Kutipan Teks:
▼

![]() |
Pangkep,– Kasus dugaan korupsi dana hibah Pilkada 2024 yang menjerat Ketua (I), Sekretaris (AS), dan Komisioner (M) Komisi Pemilihan Umum (KPU) Kabupaten Pangkep, Sulawesi Selatan, terus bergulir.
Kerugian negara yang ditaksir mencapai Rp 554 Juta ini bukan sekadar masalah pidana biasa, melainkan cerminan dari tantangan struktural dalam sistem birokrasi Indonesia.
Analisis Hukum: Menyoroti Mentalitas Buruk dalam Birokrasi
Untuk mendalami akar permasalahan ini, Jurnalis JelajahIndonesia.id Kamaruddin, menemui Mappasessu, S.H., M.H., seorang Ahli Hukum di bidang Kajian Korupsi dan pengembang Sudut Pandang Hukum Post kolonial Indonesia.
Menurut Mappasessu, kasus di KPU Pangkep ini menunjukkan adanya penyimpangan yang terstruktur, di mana individu yang tidak berwenang (Ketua I dan Komisioner M) justru mengambil peran penentu dalam proses pengadaan.
"Ini adalah kasus yang menarik ditinjau dari kacamata post kolonial. Hukum kita secara tekstual sudah modern dan tegas, yaitu melalui UU Nomor 31 Tahun 1999 juncto UU Nomor 20 Tahun 2021 tentang Pemberantasan Tindak Pidana Korupsi," ujar Mappasessu.

▲

Data Tersedia:
▼

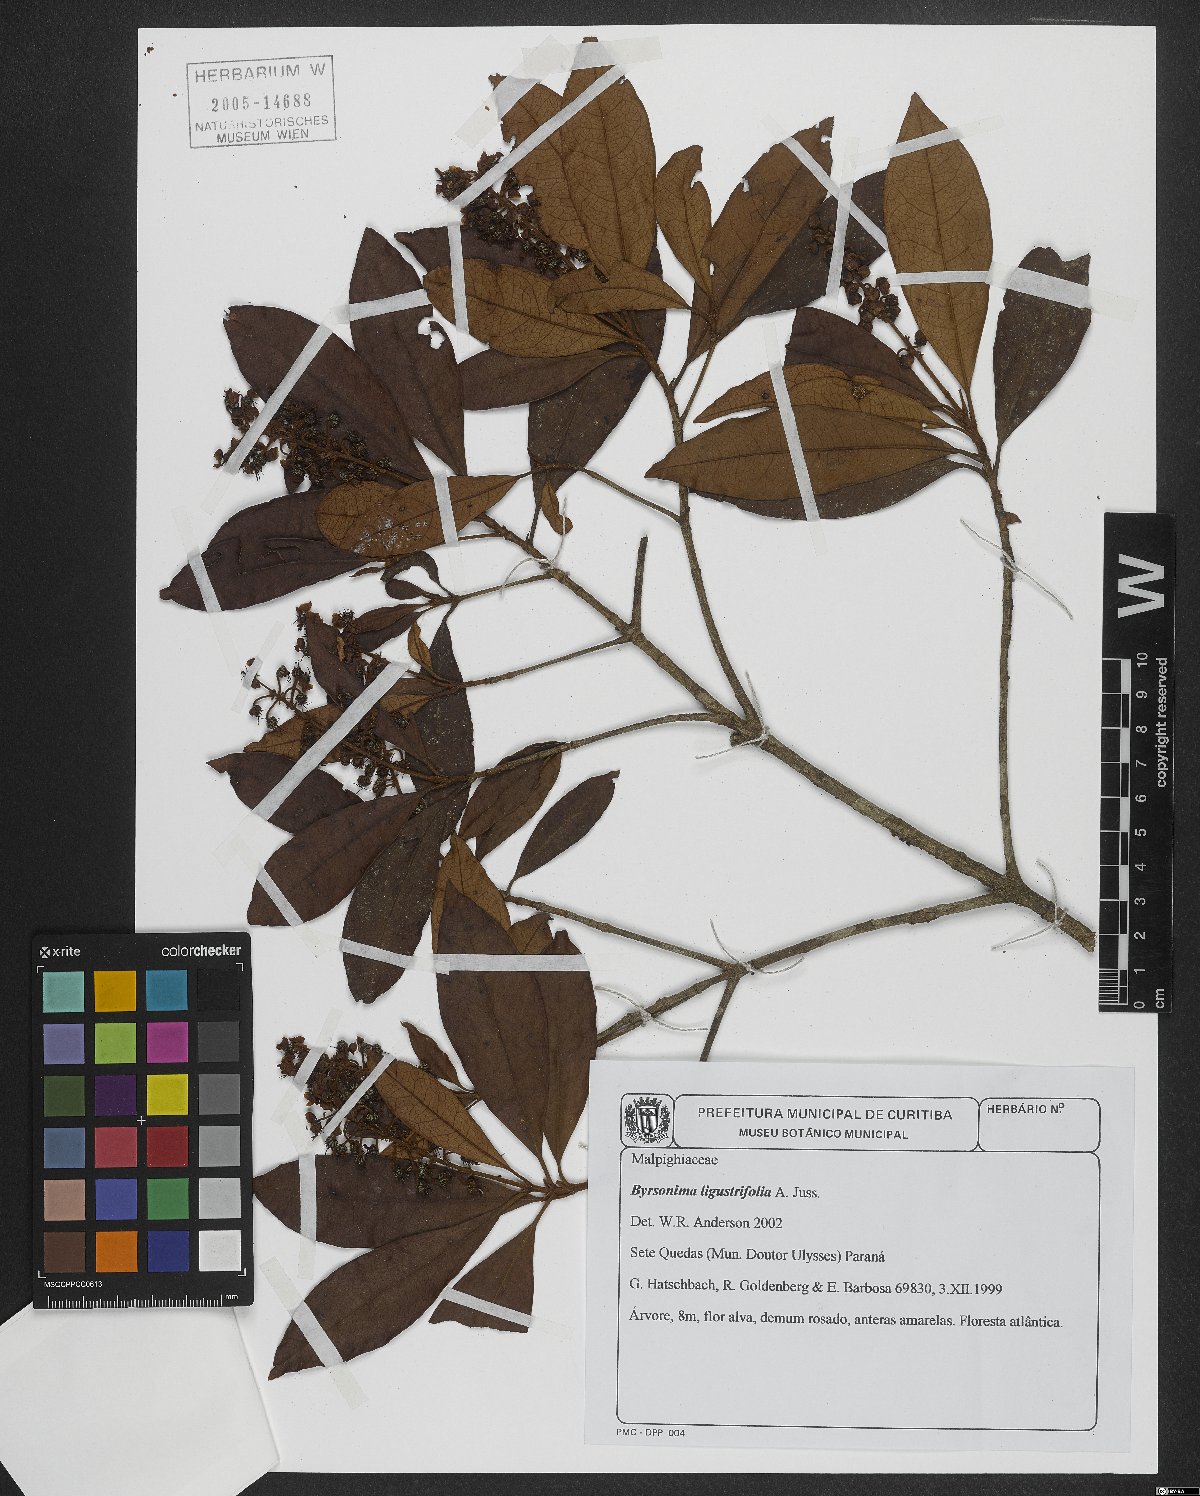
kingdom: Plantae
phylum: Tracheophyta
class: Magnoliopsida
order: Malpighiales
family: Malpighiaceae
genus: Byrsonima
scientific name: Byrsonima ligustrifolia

▲

Daftar Tugas:
#1 Ringkas paragraf dalam kutipan teks yang diawali "Menurut Mappasessu, kasus di KPU Pangkep" menjadi satu kalimat yang lebih pendek. Fakta utamanya harus tetap ada.
#2 Tolong tulis ulang semua baris pada daftar di atas dengan mengganti "scientific name" menjadi "nama ilmiah" tanpa mengubah bagian lain. Gambar tidak perlu dimasukkan.

Jawaban:
#1 Mappasessu menilai kasus KPU Pangkep mencerminkan penyimpangan terstruktur karena Ketua I dan Komisioner M, yang tidak berwenang, justru menjadi penentu dalam proses pengadaan.

#2
kingdom: Plantae
phylum: Tracheophyta
class: Magnoliopsida
order: Malpighiales
family: Malpighiaceae
genus: Byrsonima
nama ilmiah: Byrsonima ligustrifolia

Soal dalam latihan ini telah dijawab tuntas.